TASK STATEMENT.
Return every line of the records that contains the string "newValue".

DATA EXTRACTS.
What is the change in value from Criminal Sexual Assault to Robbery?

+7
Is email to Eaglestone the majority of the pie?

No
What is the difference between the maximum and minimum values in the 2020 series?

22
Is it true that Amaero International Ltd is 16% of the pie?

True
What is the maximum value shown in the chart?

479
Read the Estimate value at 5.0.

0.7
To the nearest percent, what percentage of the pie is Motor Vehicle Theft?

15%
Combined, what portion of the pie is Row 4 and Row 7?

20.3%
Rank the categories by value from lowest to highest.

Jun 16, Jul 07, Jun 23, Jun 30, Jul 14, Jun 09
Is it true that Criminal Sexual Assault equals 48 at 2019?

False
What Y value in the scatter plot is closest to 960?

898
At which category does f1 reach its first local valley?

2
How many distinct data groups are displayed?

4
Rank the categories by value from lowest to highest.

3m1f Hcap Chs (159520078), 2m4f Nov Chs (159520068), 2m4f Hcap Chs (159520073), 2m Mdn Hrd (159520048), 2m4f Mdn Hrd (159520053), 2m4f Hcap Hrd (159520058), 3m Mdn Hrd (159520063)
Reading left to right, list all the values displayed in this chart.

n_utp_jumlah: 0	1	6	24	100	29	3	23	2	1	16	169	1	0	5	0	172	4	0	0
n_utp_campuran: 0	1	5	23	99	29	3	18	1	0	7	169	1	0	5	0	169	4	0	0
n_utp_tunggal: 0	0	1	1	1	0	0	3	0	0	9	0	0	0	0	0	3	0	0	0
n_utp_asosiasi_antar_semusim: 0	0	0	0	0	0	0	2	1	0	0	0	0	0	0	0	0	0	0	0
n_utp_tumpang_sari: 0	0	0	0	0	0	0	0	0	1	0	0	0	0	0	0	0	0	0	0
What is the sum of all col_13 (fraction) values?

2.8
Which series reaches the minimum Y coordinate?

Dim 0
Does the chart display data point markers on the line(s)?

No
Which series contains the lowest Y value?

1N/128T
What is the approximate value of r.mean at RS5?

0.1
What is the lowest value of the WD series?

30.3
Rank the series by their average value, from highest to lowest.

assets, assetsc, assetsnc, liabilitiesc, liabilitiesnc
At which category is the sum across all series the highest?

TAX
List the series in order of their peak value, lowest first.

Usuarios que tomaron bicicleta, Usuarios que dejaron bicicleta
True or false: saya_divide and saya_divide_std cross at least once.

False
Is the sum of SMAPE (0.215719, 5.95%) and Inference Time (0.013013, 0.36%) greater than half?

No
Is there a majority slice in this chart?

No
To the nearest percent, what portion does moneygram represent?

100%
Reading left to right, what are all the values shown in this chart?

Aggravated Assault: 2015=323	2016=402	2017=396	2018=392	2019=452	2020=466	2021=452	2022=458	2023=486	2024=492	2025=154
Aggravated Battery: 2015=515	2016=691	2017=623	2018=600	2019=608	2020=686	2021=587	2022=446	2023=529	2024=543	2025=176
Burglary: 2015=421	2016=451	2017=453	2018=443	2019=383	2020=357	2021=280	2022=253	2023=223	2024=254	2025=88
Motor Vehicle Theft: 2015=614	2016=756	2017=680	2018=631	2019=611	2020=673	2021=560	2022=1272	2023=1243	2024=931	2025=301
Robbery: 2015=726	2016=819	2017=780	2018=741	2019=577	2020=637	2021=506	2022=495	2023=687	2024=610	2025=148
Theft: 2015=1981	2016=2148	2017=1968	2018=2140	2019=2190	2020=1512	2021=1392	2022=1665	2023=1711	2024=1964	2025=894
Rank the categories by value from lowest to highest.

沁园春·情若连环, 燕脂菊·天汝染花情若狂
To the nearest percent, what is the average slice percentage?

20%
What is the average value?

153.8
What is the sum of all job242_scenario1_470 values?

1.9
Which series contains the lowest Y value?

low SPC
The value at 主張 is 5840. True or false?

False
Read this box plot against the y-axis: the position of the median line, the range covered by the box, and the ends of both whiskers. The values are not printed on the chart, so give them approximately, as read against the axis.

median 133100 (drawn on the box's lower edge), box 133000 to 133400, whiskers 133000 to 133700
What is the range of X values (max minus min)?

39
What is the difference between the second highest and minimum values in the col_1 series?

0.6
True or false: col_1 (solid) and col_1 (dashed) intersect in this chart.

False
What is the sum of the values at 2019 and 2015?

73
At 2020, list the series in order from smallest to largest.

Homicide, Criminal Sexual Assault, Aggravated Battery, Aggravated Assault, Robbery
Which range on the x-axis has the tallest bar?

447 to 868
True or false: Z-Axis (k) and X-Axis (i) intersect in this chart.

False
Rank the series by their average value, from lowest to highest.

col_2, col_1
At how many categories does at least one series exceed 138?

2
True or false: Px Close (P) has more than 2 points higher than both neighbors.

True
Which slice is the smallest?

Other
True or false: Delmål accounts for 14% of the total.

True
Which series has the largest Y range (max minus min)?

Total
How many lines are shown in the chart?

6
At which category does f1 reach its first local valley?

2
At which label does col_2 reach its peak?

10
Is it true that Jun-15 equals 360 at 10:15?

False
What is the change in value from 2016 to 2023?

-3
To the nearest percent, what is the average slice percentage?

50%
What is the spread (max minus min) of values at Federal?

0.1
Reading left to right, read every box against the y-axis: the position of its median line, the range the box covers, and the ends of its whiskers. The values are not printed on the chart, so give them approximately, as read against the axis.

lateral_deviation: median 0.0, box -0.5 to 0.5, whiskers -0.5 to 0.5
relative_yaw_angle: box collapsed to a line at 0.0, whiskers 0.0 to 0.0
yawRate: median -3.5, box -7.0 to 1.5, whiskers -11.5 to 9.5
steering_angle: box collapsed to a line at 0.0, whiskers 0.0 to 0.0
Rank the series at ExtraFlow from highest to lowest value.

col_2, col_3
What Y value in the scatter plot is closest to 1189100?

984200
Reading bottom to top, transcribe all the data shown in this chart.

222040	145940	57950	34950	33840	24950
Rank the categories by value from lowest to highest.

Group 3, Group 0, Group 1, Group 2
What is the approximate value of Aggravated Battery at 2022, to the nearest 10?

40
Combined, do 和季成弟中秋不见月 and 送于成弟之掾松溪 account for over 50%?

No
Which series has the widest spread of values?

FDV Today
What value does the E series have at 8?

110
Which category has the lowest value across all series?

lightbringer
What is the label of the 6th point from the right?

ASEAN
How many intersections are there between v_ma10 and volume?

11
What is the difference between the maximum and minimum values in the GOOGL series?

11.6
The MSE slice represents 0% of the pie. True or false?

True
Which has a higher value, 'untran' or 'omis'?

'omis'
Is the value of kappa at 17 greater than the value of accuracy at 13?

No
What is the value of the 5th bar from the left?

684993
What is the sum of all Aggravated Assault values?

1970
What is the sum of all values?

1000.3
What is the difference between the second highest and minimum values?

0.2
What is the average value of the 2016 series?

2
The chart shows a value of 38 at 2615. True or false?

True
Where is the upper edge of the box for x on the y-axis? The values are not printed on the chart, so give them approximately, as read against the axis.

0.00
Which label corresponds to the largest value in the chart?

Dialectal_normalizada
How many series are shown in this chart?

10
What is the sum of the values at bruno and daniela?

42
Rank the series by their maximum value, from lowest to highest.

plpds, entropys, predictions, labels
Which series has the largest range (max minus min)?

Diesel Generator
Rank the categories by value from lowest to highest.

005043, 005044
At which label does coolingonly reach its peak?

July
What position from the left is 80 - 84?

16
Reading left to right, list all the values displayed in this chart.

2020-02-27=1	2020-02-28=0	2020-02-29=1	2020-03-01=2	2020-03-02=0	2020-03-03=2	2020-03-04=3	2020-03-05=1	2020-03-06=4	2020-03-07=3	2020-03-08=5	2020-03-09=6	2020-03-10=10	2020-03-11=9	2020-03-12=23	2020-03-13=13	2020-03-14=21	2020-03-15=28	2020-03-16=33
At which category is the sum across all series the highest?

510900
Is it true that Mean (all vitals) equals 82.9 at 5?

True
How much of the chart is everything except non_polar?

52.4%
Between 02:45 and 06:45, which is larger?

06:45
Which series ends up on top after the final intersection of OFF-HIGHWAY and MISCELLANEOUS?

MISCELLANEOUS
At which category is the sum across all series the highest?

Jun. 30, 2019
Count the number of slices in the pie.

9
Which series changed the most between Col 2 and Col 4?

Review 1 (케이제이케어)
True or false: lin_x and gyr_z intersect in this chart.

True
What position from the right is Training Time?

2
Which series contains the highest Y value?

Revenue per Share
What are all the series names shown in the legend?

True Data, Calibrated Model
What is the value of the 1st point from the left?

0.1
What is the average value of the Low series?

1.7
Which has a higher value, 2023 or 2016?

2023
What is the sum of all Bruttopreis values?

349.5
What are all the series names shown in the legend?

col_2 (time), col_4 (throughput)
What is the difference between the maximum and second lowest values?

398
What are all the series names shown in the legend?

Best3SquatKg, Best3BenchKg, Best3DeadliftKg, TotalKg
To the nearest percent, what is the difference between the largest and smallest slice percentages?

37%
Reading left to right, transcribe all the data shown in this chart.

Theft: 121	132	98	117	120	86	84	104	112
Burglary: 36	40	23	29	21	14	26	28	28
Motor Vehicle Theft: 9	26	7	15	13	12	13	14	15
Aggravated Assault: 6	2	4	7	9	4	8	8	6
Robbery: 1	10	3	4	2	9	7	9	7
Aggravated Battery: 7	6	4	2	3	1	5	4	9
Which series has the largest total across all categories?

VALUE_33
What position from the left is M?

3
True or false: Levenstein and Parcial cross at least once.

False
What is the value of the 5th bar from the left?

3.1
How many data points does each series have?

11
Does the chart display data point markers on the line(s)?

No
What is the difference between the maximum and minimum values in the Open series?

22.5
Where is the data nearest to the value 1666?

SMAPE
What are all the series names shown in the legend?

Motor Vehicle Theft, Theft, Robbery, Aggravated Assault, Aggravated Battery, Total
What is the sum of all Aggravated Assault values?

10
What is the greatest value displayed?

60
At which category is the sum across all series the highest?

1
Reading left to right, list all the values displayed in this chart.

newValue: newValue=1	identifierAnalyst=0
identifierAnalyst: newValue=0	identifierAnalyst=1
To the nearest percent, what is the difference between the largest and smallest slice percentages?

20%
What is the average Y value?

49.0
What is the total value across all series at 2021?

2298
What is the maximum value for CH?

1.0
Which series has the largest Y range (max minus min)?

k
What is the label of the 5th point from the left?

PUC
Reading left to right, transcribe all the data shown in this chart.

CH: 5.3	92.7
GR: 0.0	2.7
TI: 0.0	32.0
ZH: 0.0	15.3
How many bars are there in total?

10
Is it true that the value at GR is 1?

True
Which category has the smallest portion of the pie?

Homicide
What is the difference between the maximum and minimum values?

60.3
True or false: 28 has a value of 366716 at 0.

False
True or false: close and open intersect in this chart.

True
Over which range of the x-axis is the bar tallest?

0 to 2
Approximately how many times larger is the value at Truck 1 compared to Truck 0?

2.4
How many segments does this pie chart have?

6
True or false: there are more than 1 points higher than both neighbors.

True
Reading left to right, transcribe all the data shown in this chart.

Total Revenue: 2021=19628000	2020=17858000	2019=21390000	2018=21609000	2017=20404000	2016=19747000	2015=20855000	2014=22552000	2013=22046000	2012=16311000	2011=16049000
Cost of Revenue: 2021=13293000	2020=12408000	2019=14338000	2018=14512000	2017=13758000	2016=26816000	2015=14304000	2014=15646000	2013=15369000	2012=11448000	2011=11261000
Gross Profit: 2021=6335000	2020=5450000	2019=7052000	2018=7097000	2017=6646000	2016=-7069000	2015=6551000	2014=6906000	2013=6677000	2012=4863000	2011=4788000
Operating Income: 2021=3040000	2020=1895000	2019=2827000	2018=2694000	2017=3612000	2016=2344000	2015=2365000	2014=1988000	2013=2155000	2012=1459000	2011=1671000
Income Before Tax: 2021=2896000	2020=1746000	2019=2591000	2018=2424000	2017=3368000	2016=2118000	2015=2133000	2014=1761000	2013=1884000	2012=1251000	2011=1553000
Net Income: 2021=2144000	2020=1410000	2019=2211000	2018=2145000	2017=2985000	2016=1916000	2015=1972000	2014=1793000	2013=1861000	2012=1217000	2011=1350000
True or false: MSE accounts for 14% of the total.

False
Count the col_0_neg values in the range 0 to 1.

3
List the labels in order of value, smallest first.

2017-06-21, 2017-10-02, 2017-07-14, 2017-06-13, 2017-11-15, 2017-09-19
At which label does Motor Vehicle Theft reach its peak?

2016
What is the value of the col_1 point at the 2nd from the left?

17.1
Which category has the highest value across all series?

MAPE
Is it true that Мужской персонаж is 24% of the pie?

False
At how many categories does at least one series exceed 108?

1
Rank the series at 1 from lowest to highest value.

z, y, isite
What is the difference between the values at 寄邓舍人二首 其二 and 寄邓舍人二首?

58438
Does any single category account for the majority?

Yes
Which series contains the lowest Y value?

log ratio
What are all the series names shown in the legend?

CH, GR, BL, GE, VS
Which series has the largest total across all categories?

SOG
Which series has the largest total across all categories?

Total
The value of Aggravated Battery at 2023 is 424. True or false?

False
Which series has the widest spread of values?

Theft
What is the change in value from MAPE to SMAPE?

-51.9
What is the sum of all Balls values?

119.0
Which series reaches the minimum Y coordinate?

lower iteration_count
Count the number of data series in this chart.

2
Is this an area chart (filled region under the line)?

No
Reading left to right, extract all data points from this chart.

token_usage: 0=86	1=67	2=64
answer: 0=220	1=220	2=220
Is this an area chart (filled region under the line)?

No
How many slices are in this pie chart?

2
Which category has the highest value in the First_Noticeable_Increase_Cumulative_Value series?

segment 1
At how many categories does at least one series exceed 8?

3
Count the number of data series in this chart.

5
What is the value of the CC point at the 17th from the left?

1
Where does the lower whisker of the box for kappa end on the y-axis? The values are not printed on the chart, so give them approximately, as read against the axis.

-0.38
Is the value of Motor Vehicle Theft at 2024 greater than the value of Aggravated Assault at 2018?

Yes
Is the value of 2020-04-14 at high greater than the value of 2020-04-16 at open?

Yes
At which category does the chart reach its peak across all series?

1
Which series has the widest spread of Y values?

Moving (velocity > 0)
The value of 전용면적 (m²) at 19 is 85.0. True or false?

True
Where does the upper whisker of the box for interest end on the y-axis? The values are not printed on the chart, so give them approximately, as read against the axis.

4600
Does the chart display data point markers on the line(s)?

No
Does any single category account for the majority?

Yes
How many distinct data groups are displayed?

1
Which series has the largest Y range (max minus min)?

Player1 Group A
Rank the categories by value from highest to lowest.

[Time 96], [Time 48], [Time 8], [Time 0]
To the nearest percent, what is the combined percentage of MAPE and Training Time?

TASK SOLUTION.
newValue: newValue=1	identifierAnalyst=0
identifierAnalyst: newValue=0	identifierAnalyst=1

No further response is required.